Anyways, they did a not-exactly-what-you’d-call-double-blind experiment about this on a TV show here in Australia recently, and “proved” it didn’t work, but what did seem to be a good alternative is to leave citrus peel on your lawn. Dogs apparently don’t like something about its chemical residues.
My guess is the jugs of water on the lawn started as a convenience and a plea to dogwalkers to be considerate. If you pour water from a jug on the spot where the dog peed, the urine will be diluted and it won’t kill the grass. Someone apparently misunderstood the reason for this and thought the jug itself somehow prevented the peeing in the first place.
The practice makes more sense in cities in America where dogs are required to be on leashes and rarely visit other yards without their owners.
Hey, its soft drink bottles, and it was started by EION SCARROW, a well known gardener, radio and TV personality in NZ during the 70s and 80s, now sadly deceased.
On one of his early radio shows he was asked to come up with an April fools day joke at short notice. So off the top of his head he spouted out that soft drink bottles filled with water, scattered about your lawn, will deter dogs from peeing on it.
It was declared a joke on the following weeks program but it seemed no one got that particular memo. The idea had taken hold.
It spread from NZ to the rest of the world. The bottles on lawns peaked in the 80s but then I guess people realised it was nonsense and the practice waned. By then of course no one could remember why they had thought it was a good idea in the first place.

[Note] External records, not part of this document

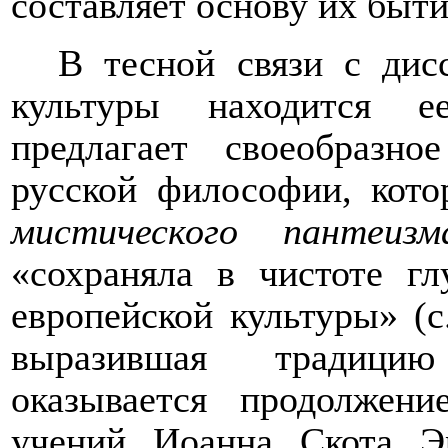
составляет основу их быти
В тесной связи с дис
культуры находится
предлагает своеобразно
русской философии, кото
мистического пантеизм
«сохраняла в чистоте г
европейской культуры» (с
выразившая традицию
оказывается продолжен
учений Иоанна Скота Э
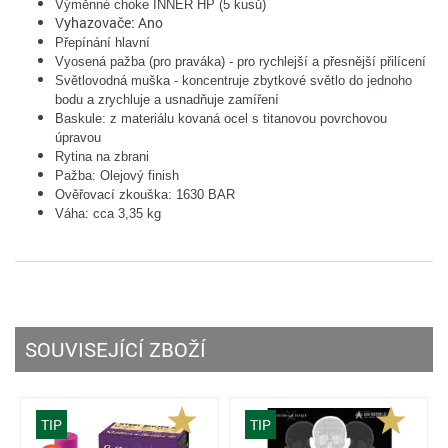
Výměnné choke
INNER HP (5 kusů)
Vyhazovače: Ano
Přepínání hlavní
Vyosená pažba (pro praváka) - pro rychlejší a přesnější přilícení
Světlovodná muška - koncentruje zbytkové světlo do jednoho
bodu a zrychluje a usnadňuje zamíření
Baskule: z materiálu kovaná ocel s titanovou povrchovou
úpravou
Rytina na zbrani
Pažba: Olejový finish
Ověřovací zkouška: 1630 BAR
Váha: cca 3,35 kg
SOUVISEJÍCÍ ZBOŽÍ
TIP
TIP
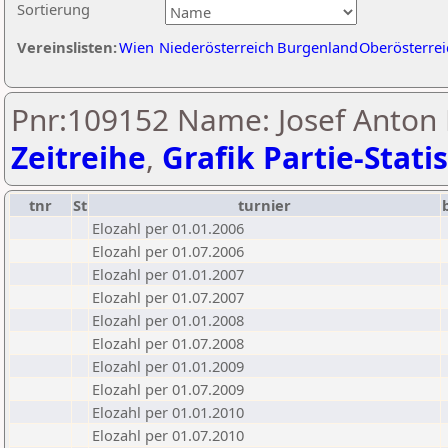
Sortierung
Vereinslisten:
Wien
Niederösterreich
Burgenland
Oberösterrei
Pnr:109152 Name: Josef Anton
Zeitreihe
,
Grafik Partie-Statis
tnr
St
turnier
Elozahl per 01.01.2006
Elozahl per 01.07.2006
Elozahl per 01.01.2007
Elozahl per 01.07.2007
Elozahl per 01.01.2008
Elozahl per 01.07.2008
Elozahl per 01.01.2009
Elozahl per 01.07.2009
Elozahl per 01.01.2010
Elozahl per 01.07.2010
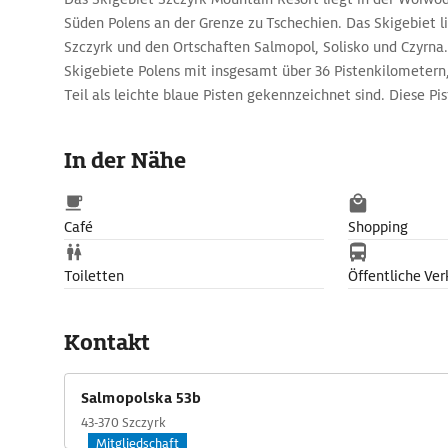
Süden Polens an der Grenze zu Tschechien. Das Skigebiet l
Szczyrk und den Ortschaften Salmopol, Solisko und Czyrna. 
Skigebiete Polens mit insgesamt über 36 Pistenkilometern
Teil als leichte blaue Pisten gekennzeichnet sind. Diese Pis
Anfänger und Genuss-Skifahrende geeignet. Daneben gibt 
mittelschwere und über 4 km schwere Pisten. Damit ist da
In der Nähe
Mountain Resort sehr vielfältig und darum auch sehr belieb
bringen die Wintersportbegeisterten auf eine Höhe von bis
Café
Shopping
Toiletten
Öffentliche Ver
Kontakt
Salmopolska 53b
43-370 Szczyrk
Mitgliedschaft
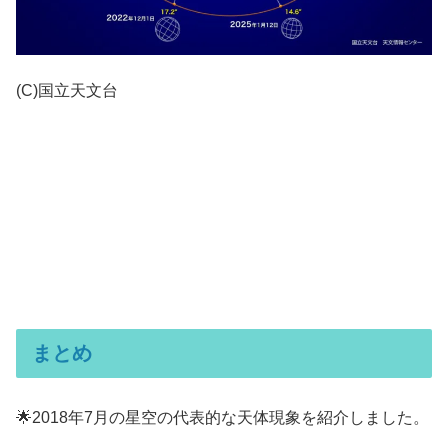
(C)国立天文台
まとめ
🌟2018年7月の星空の代表的な天体現象を紹介しました。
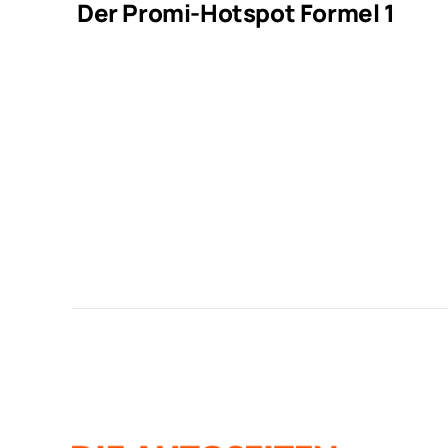
Der Promi-Hotspot Formel 1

It goes to show what a respected gardener Eion was, that most of New Zealand and many in other parts of the world would follow his advice.
I still occasionally see a lonely bottle of water placed hopefully on a lawn now and then. How gardeners must hate dogs peeing on their lawn! Ideas are powerful things.
Oh my. When I started walking my dog around the neighborhood, I noticed this one old lady who had these things. I figured it was to have an unchlorinated water source for her shrubs. I know she’s extremely paranoid about dogs peeing on her shrubs (as well she should be, because they do).
Now she has a sign asking not to “water” her shrubs. It has a dog with its leg lifted in one of those red circles.
However, the shrubs are not only right up against the sidewalk, but sort of hanging over it. And dogs are fast. Only last week she yelled at me saying my dog was going to kill her shrubs.
Interestingly, the dog and I have walked past there probably 100 times without his ever lifting his leg; he didn’t do that until the sign appeared. I told her it wouldn’t kill the shrubs because obviously many dogs have done this over the years, and there they are–not dead. I have a plant (not a shrub, it’s rue) that every dog in the neighborhood pees on, and then my dog goes out and sniffs it and pees all over it to show it’s HIS, and it’s fine. I guess it could be better, but it’s not dead.
It looks to me like, judging from the behavior of my dog, the plastic jugs were in fact more effective than the sign.
(In case you are wondering I did apologize. Although frankly, this is like 3/4 of a mile from my house and any leg-lifting by that point is purely symbolic. Plus his aim is really bad. If he aimed for the bush, he will hit something else, like the lawn.)
I’ve seen water jugs on lawns around Modesto, Ca., within the last few years. I never knew what they were supposed to be for. Now that I see this thread, I have a clue as to what those people might be thinking. Still, I’m :dubious: about that.